Les vies minuscules de Marie-Hélène Lafon

/C’est toujours avec plaisir qu’on lit un texte de Marie-Hélène Lafon, qui est sans doute l’une de nos romancières les plus originales, bien qu’une des plus discrètes et des plus apparemment classiques. Après Les Derniers Indiens, L’annonce, Les pays, elle continue d’explorer dans Joseph ce que Pierre Michon a magnifiquement nommé les vies minuscules.

La vie de Joseph est celle d’un homme de ferme, tout à fait commune mais à laquelle la langue poétique de Marie-Hélène Lafon donne le relief, la vérité et l’actualité qui l’extraient de l’oubli où elle serait sinon tombée, parmi ces milliers de vies semblables d’hommes de la campagne française, sans bruit, sans histoire extraordinaire, sans fracas.
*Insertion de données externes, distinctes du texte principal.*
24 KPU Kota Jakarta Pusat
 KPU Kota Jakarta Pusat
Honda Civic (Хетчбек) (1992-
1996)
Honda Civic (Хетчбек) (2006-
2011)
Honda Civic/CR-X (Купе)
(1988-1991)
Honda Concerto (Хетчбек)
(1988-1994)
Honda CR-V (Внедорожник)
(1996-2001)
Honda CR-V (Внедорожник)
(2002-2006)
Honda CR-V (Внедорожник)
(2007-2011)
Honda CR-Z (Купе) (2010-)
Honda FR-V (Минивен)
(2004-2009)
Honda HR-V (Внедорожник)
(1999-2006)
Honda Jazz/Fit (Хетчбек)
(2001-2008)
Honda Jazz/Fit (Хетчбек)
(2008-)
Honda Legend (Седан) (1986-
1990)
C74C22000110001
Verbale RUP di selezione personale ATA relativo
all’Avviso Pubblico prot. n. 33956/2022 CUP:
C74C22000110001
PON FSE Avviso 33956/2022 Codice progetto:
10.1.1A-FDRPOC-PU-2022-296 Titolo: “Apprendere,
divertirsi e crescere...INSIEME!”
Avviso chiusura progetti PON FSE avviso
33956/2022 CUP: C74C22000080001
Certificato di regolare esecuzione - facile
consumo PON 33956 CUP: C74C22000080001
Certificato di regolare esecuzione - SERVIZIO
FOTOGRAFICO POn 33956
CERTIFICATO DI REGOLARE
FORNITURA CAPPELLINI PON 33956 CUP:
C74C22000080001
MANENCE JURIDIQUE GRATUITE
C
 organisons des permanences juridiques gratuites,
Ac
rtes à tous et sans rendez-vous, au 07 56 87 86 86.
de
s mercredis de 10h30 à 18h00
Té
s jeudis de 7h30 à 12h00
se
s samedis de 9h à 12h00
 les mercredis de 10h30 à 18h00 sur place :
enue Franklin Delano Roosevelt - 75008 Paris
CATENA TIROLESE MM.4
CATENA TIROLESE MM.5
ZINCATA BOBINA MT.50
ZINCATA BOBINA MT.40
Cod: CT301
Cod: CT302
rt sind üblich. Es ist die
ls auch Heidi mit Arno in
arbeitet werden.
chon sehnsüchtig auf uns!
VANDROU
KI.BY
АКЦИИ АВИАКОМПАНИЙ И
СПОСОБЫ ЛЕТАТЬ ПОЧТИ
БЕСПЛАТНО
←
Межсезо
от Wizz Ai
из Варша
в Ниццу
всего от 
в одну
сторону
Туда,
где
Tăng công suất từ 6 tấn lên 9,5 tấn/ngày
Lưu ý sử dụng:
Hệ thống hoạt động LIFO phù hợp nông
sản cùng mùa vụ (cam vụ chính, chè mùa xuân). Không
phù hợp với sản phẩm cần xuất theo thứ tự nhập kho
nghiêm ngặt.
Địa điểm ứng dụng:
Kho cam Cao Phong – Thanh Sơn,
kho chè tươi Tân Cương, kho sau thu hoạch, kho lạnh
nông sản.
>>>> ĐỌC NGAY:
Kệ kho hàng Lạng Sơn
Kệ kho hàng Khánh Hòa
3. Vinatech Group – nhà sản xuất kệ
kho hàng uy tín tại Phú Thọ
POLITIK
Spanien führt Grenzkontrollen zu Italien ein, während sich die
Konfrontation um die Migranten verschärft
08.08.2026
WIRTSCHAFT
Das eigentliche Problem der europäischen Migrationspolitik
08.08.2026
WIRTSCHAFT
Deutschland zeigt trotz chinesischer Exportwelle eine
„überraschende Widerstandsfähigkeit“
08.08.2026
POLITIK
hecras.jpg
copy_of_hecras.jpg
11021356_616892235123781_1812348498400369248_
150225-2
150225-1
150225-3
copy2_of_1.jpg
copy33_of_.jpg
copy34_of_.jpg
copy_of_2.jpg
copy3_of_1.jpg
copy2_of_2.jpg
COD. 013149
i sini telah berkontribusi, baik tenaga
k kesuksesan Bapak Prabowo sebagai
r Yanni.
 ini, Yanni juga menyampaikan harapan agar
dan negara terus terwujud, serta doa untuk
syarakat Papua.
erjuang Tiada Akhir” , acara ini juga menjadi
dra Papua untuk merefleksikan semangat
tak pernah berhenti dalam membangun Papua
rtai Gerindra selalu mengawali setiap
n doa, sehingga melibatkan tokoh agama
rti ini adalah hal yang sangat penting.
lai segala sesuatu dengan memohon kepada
Marie-Hélène Lafon peint, à la manière du peintre Millet, une de ces vies figées dans un décor qui semble immuable et qui pourtant change, qui est même constamment au bord du basculement. Elle se place dans la longue tradition des portraitistes et son Joseph pourrait aussi bien être l’un de ces portraits que l’on trouve dans de vieilles maisons de campagne et dont on se prend à imaginer la vie de celui qui est représenté sur la toile.

Il y a une grande pudeur dans ses portraits et toujours quelque chose qui raccroche ses personnages à une histoire, à des semblables, et qui fait que, malgré la similitude apparente, ces êtres d’apparence insignifiante ont probablement plus de relief et d’originalité que la plupart de ceux qui prétendent à la différence et sont tous identiques.

« Il avait eu, comme un autre, son histoire d’amour. Il avait trouvé Sylvie au bal à Condat. Il allait sur ses trente ans, la mère était partie ; elle en avait parlé pendant cinq ans, depuis le mariage de Michel, et ensuite, en quelques mois, tout s’était précisé ; là-bas, à Croisset on attendait des jumelles. »

L’écriture est admirable de précision et de simplicité, en quoi l’on reconnaît l’exigence de la description flaubertienne. La littérature contemporaine est une jungle dans laquelle il est difficile de trouver son chemin, mais à force de ténacité, il arrive que l’on tombe sur des clairières lumineuses.

 

Marie-Hélène Lafon, Joseph, 140 pages, Buchet-Chastel.